オピニオン

2021年5月10日

日蓮宗信行道場

 日蓮宗信行道場は、日蓮宗第29代管長(身延山第83世)望月日顕法主(1865~1943)により昭和12年(1937)に開設された。混乱した社会状況の中、当時日蓮宗では将来に向けた僧道修行のあり方が課題となっていた。望月管長は、「日蓮宗僧侶の根本修行道場を祖山身延山に」の信念から信行道場の開設を決意。大講堂の寄進を函館市實行寺檀家・筆頭総代梅津福次郎氏(1858~1942)に依頼した。梅津氏の出身地・茨城県常陸太田市の郷土資料館梅津会館に大講堂の設計図と関係資料が保管されている。望月管長の手紙には「宗門にても宗立として身延山信行道場を設立いたし…日蓮宗第二世の僧侶の修養道場御寄進にあずかりたく…」と記され、さらに「…渡函の際、御願申上置き信行道場一基建立御快諾聴取り存じ候‥」と承諾の旨が記されている。大講堂建立を伝える貴重な資料だ。

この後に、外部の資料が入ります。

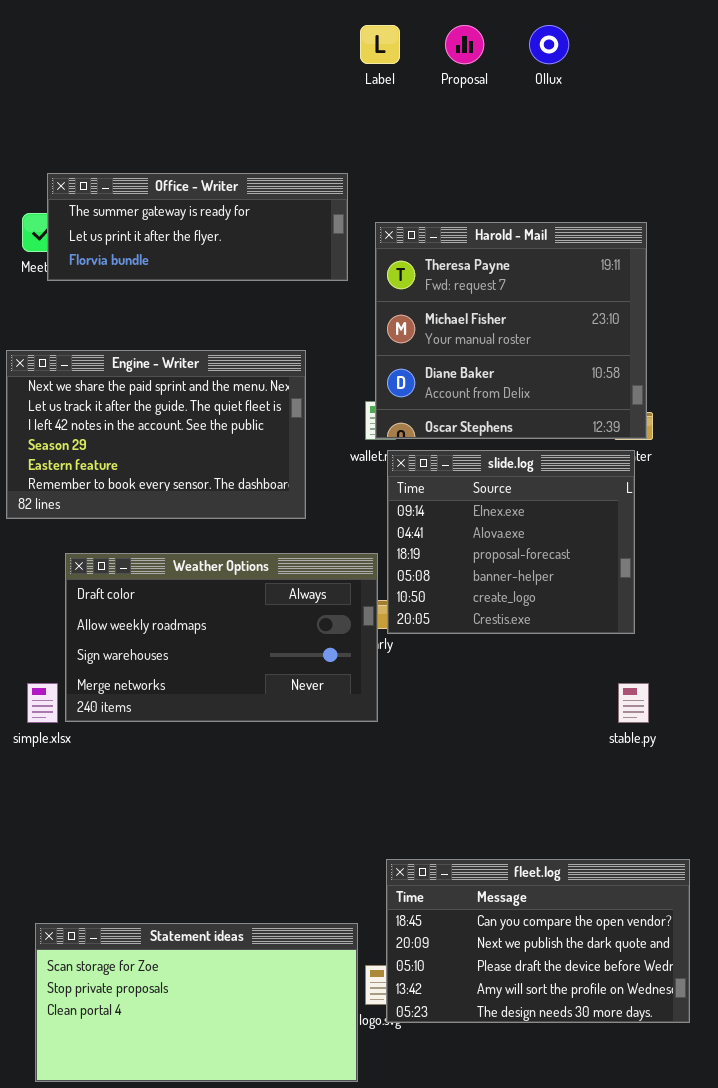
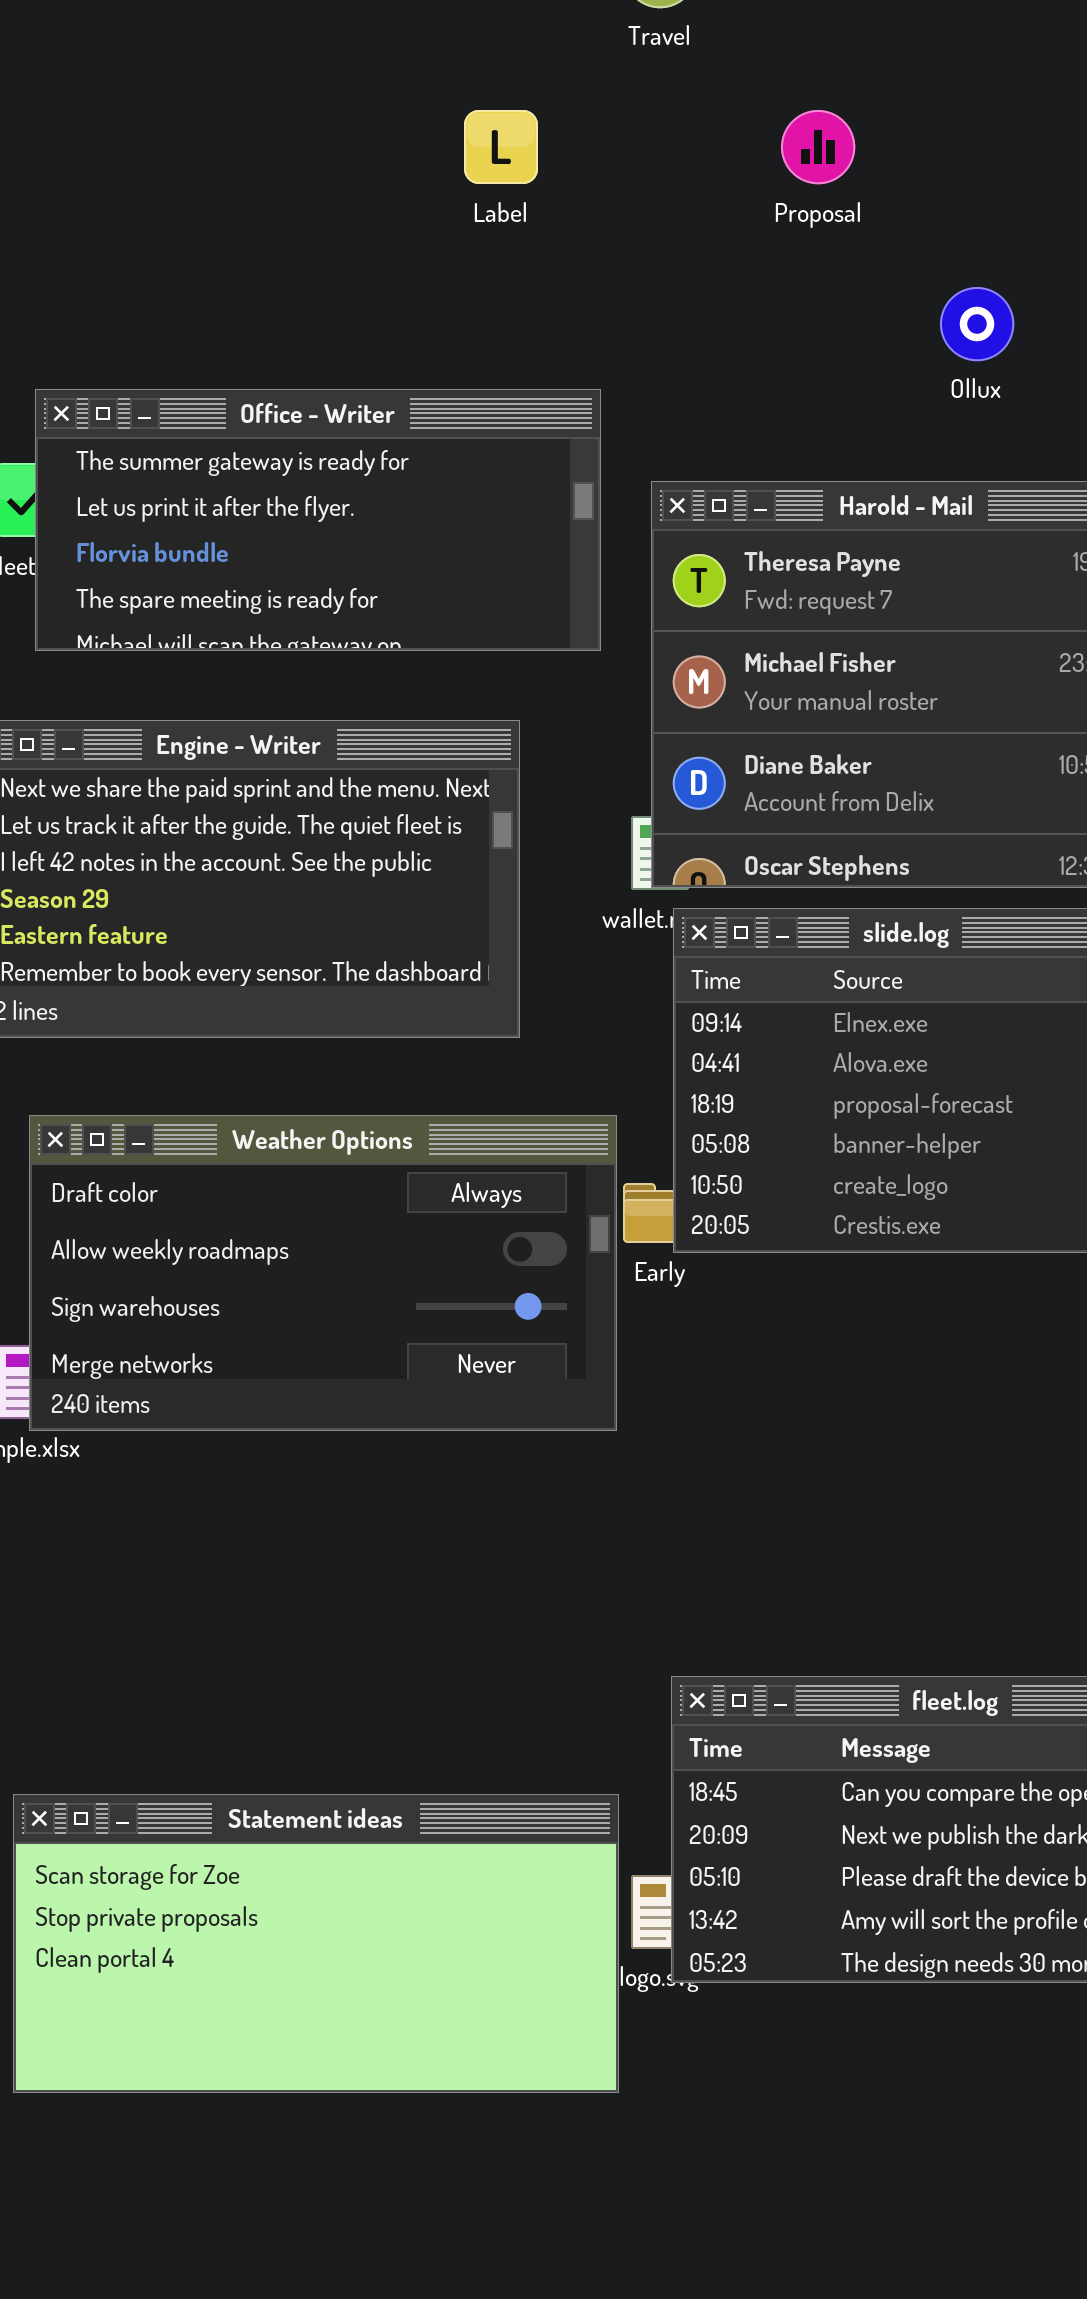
Label: [360,25,400,64] -> [464,110,538,184], moved
Ollux: [529,25,569,64] -> [940,287,1014,361], moved
Office - Writer: [47,173,348,281] -> [35,389,601,651], resized
Weather Options: [65,553,378,722] -> [29,1115,617,1431], moved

信行道場では毎年梅津氏の追善供養を行っている。
 信行道場は、かつて西谷檀林善学院があった場所に建つ。善学院日境上人(身延山14世)は、弘治2年(1556)身延山西谷に隠栖し庵室善学院を結び三大部を講じた。西谷檀林(身延檀林)の始まりである。後に心性院日遠上人(身延山第22世)により檀林の体制が整えられた。
檀林とは、学室ともいい仏教各宗派が僧侶の教育機関として設けた学問所のこと。年間200日が開講され、今でいう中学生から大学院生まで約13年間だった。修学課程により履物や扇など持物が区別され、入檀1年目は手の甲を足のかかとや膝に付けて歩く。2年目は胸に付けて歩くなど歩行所作も決められていた。学僧は谷(学寮)で寄宿し、指南頭から三宝給仕はもちろん、上下礼節・礼儀作法の指導を受け、障子開閉・草抜掃除、一挙手一投足の立居振舞まで社会の模範となるよう教育された。自坊に残る『鷹峰檀林山門永則』「二枚舌で和合僧を破る事永々追放」等の制掟がその厳しさを伝える。
 日蓮宗信行道場で35日間の結界修行を積むことにより初めて日蓮宗の教師(僧侶)として認可される。講義や法要実習はもちろん、僧侶としての品格、実践的知識の習得を目指す。数年前に訓育主任を勤めた時の事である。1人は70歳を超えた女性道場生。夜中に押し入れをゴソゴソ。講義中はウトウトと報告があった。「辛いですか。帰りますか」と尋ねると、「大丈夫です。死んでも帰りません」と返答。もう1人は外国人女性。正座で足を痛め歩くのも辛い。日常会話も難しく、ローマ字で法華経を読誦していた。心配して面接すると「日蓮宗のお坊さんになるために来ました。頑張ります。」と語る。2人の堅い決意が印象的だった。
50年ぶりの改修工事で北寮や教師寮が新築、大講堂も耐震設備が施された。医務室や身障者、外国人用の居室が整備され充実した修行環境が整えられた。昨年度は全て中止されたが、今年度は4期の開設予定、すでに第1期信行道場が始まっている。暁天の水行から始まり、朝勤、講義、法要修礼、書写行、夕勤、夜勤の唱題行まで厳しい日課が続く。
 「給仕第一・行法第二・学解第三」を道場清規として修行が行われる日蓮宗信行道場。日蓮聖人の御廟所に毎日直参し師巌道尊の精神が養われる。
 コロナ禍での修行は道場生にとっても訓育部にとっても厳しい35日間になるに違いない。修行場の歴史と先師の徳香に護られながら無事修了されることを祈っている。